-- Action item --
Whenever a line of the data below holds the string "optical", copy that line.
Task inputs START
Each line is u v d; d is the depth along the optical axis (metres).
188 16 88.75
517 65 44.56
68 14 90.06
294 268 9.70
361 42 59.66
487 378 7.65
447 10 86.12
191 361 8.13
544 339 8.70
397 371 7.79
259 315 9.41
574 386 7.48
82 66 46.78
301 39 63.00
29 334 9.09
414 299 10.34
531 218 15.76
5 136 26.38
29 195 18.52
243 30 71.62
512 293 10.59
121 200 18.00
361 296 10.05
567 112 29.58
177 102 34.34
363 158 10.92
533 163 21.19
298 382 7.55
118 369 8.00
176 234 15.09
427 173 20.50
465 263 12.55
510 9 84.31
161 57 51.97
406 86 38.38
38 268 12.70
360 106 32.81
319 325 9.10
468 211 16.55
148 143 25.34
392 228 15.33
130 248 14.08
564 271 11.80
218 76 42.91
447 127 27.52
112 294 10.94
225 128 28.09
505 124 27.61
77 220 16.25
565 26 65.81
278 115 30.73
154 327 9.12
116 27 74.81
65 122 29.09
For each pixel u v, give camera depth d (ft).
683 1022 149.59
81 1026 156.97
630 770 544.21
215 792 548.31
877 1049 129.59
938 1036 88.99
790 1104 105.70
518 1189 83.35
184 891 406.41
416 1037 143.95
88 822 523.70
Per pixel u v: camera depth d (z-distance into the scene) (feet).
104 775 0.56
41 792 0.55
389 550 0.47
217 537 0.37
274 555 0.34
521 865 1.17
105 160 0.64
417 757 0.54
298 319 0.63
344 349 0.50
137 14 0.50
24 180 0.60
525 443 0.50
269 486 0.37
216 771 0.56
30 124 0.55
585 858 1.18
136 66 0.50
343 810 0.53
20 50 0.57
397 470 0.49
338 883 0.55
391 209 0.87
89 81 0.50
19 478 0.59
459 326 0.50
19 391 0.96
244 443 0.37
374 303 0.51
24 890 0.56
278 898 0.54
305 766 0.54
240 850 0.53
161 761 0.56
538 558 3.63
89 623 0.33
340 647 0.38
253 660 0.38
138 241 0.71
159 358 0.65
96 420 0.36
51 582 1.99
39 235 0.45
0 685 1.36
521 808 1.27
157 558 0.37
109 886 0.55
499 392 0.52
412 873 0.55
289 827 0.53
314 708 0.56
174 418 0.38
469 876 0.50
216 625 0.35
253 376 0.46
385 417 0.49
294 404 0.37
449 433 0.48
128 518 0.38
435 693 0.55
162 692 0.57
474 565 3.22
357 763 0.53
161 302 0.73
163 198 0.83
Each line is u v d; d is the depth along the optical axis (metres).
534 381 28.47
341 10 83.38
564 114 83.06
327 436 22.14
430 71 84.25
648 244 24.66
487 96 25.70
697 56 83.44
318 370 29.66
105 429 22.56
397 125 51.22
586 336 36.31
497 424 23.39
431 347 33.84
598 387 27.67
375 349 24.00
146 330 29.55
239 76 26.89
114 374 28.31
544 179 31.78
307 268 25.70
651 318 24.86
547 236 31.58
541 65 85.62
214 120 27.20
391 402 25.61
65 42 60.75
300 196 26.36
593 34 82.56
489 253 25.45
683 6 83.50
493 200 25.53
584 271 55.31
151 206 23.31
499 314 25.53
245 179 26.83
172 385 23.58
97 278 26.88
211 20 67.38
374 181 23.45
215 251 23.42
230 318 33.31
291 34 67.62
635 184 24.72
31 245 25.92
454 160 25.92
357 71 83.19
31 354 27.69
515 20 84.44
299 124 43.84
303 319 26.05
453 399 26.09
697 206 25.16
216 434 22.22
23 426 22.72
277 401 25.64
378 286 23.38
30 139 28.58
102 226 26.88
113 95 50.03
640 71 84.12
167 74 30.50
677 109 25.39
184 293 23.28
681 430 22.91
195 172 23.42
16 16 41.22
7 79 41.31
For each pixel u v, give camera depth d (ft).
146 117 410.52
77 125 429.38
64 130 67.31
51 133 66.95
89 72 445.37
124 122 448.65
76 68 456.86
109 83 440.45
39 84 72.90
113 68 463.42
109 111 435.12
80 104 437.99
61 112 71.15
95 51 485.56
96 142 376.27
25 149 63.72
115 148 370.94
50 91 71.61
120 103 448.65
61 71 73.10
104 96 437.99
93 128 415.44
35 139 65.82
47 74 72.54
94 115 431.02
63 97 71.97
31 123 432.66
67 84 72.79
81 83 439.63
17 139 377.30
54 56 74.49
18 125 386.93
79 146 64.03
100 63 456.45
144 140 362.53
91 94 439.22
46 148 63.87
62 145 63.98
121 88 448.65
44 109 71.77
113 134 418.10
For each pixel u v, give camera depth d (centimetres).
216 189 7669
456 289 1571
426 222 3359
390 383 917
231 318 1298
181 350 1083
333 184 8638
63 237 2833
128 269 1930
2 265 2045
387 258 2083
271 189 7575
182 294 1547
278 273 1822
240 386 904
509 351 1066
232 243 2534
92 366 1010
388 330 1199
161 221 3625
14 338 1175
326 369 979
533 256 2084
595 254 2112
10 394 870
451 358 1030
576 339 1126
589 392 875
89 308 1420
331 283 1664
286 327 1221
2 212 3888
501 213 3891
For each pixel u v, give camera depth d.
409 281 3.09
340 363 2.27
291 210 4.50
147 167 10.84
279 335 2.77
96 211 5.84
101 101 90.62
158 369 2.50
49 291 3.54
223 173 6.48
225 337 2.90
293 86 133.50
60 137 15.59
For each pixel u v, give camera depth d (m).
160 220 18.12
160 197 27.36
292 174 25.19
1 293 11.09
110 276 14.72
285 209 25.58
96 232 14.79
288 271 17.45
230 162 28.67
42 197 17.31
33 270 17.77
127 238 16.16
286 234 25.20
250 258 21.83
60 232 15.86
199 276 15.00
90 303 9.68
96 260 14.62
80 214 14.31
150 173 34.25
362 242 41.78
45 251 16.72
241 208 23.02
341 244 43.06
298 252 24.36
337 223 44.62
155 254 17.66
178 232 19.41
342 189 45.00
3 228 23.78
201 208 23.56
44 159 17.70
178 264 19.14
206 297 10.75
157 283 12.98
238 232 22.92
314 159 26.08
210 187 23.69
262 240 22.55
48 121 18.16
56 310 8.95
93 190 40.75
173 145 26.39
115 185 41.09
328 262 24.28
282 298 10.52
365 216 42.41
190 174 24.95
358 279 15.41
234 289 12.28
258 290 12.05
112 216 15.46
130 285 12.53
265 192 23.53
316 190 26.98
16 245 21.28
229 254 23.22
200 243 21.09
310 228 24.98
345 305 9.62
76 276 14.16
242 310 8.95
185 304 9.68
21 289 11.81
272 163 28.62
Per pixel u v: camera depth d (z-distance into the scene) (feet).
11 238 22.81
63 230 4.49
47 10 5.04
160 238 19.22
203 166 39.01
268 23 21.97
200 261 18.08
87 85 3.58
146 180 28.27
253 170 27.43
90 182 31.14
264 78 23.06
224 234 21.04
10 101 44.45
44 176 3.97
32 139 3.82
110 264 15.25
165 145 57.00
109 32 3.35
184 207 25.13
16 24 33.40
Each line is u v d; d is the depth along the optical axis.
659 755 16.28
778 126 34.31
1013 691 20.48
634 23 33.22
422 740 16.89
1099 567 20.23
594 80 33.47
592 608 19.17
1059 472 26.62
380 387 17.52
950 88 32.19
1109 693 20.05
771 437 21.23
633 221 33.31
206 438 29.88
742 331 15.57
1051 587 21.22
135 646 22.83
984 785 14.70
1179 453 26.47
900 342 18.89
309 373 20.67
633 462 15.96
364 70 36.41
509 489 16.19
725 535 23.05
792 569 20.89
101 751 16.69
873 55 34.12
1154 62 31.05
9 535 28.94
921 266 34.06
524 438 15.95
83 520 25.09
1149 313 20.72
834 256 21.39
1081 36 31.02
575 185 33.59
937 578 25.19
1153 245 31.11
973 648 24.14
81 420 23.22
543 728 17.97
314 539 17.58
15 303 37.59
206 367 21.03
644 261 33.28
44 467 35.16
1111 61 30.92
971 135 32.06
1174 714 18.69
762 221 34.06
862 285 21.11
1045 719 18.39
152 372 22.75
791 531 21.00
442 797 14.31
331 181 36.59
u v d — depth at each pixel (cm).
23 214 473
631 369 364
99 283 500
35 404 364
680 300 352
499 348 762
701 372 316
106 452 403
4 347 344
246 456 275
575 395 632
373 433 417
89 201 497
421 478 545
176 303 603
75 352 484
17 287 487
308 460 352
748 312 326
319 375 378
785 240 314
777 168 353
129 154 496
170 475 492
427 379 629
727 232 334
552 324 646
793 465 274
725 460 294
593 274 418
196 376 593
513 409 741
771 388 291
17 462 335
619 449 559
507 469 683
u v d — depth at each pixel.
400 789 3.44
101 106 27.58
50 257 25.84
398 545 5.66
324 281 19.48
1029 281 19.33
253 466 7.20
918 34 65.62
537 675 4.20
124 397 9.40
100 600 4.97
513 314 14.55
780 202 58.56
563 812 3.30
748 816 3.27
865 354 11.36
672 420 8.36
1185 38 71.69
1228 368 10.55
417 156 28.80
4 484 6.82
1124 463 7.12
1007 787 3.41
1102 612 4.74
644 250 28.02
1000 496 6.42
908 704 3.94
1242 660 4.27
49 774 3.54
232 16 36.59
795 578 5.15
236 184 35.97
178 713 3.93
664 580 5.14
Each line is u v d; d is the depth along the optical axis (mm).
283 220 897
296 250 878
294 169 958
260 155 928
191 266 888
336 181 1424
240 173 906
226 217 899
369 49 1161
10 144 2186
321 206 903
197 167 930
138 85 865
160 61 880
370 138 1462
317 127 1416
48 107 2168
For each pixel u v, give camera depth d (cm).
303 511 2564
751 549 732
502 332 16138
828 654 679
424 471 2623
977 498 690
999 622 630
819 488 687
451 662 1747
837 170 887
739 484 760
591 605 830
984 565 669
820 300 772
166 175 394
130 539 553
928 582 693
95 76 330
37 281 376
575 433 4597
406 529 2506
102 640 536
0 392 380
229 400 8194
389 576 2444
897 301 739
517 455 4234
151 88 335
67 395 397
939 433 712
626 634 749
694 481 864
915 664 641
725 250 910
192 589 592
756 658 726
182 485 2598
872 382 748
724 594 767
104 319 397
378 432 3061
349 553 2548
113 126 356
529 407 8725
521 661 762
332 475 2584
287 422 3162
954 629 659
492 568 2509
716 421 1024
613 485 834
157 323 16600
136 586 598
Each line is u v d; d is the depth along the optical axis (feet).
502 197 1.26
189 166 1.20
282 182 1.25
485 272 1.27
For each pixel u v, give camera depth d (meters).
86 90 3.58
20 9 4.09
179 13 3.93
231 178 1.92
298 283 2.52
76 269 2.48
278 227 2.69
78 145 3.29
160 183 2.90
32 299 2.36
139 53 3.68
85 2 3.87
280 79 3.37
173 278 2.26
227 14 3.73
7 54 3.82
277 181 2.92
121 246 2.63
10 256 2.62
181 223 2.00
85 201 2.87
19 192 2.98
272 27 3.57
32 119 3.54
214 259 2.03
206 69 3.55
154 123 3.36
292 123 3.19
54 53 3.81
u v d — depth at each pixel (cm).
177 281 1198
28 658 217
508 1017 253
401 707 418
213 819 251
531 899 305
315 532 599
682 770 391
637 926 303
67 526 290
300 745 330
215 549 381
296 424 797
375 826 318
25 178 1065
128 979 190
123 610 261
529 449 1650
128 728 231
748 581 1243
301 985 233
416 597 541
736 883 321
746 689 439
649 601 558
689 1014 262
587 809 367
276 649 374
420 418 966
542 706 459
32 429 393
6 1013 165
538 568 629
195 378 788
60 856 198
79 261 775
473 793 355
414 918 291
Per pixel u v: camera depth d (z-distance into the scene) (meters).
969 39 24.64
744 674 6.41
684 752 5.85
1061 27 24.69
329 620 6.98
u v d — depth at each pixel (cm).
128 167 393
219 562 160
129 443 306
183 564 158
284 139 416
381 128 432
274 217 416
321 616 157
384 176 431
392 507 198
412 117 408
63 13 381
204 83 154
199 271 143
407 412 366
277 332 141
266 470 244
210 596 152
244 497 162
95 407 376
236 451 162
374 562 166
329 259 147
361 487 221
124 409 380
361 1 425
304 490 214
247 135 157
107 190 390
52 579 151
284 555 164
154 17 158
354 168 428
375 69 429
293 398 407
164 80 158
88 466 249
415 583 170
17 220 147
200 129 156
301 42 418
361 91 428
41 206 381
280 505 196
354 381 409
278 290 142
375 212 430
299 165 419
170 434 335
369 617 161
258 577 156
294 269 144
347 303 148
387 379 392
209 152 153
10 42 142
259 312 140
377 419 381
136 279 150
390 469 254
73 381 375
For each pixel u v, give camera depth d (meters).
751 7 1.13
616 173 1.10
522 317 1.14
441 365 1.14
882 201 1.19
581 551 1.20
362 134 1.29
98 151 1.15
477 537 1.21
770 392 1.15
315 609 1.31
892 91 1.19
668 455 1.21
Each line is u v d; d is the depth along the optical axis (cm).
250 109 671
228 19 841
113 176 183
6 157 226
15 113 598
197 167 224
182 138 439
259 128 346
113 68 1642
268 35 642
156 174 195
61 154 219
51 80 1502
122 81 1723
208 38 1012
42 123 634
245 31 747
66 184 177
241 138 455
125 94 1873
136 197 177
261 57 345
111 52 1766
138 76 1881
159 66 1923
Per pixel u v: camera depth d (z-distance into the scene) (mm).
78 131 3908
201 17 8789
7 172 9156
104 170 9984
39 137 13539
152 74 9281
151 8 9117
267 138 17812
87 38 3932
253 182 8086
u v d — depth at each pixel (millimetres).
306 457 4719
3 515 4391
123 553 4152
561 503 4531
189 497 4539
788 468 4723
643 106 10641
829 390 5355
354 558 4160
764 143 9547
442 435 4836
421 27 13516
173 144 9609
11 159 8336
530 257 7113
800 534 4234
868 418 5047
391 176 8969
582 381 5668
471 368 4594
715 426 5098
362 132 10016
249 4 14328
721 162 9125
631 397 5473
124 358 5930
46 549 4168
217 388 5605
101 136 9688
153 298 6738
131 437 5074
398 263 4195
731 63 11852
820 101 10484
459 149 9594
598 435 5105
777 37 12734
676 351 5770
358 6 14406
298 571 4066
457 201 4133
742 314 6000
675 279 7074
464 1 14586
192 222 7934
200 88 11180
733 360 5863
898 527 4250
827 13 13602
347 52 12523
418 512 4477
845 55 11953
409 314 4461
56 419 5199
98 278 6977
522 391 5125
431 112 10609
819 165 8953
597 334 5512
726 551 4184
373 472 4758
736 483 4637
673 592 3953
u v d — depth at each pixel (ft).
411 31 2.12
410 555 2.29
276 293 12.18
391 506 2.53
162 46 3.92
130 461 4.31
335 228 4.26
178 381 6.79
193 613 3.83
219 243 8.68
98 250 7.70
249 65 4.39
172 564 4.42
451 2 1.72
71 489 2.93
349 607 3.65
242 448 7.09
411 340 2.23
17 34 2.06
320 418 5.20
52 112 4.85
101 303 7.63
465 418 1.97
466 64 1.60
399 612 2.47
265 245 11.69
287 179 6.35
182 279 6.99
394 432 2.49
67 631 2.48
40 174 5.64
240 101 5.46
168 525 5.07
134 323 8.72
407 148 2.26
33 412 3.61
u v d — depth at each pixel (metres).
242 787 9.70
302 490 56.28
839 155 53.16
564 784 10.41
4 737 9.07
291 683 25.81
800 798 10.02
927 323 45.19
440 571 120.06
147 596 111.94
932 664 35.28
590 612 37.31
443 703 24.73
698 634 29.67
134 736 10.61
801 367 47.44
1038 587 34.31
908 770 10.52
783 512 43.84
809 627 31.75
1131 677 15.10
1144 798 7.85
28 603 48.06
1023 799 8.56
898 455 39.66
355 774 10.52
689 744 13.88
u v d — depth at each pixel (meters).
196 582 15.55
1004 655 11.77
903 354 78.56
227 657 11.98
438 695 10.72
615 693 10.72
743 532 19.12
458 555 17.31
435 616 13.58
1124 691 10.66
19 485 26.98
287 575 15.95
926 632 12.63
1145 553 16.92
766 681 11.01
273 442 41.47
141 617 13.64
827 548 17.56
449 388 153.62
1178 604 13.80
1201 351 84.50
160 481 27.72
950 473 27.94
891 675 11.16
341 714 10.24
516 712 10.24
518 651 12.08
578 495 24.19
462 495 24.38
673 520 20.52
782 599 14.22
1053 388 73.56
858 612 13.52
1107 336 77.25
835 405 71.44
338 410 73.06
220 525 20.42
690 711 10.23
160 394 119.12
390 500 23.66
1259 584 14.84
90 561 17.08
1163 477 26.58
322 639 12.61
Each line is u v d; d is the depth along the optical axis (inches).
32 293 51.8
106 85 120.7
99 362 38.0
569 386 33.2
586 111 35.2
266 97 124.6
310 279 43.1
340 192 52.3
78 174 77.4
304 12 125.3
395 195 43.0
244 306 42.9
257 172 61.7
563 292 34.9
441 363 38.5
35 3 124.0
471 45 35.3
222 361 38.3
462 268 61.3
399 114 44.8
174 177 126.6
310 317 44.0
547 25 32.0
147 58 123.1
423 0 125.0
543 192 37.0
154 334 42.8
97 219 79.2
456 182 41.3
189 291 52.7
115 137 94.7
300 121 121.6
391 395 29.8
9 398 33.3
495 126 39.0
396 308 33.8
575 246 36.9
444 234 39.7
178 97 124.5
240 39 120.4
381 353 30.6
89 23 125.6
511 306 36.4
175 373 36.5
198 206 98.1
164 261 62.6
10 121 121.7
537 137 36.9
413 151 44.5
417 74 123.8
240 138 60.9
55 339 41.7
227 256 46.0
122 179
Task inputs END
-- Task answer --
Each line is u v d; d is the depth along the optical axis (metres).
Each line is u v d; d is the depth along the optical axis (metres).
Each line is u v d; d is the depth along the optical axis.
Each line is u v d; d is the depth along the optical axis (mm).
Each line is u v d; d is the depth along the optical axis (feet).
Each line is u v d; d is the depth along the optical axis (cm).
Each line is u v d; d is the depth along the optical axis (inches).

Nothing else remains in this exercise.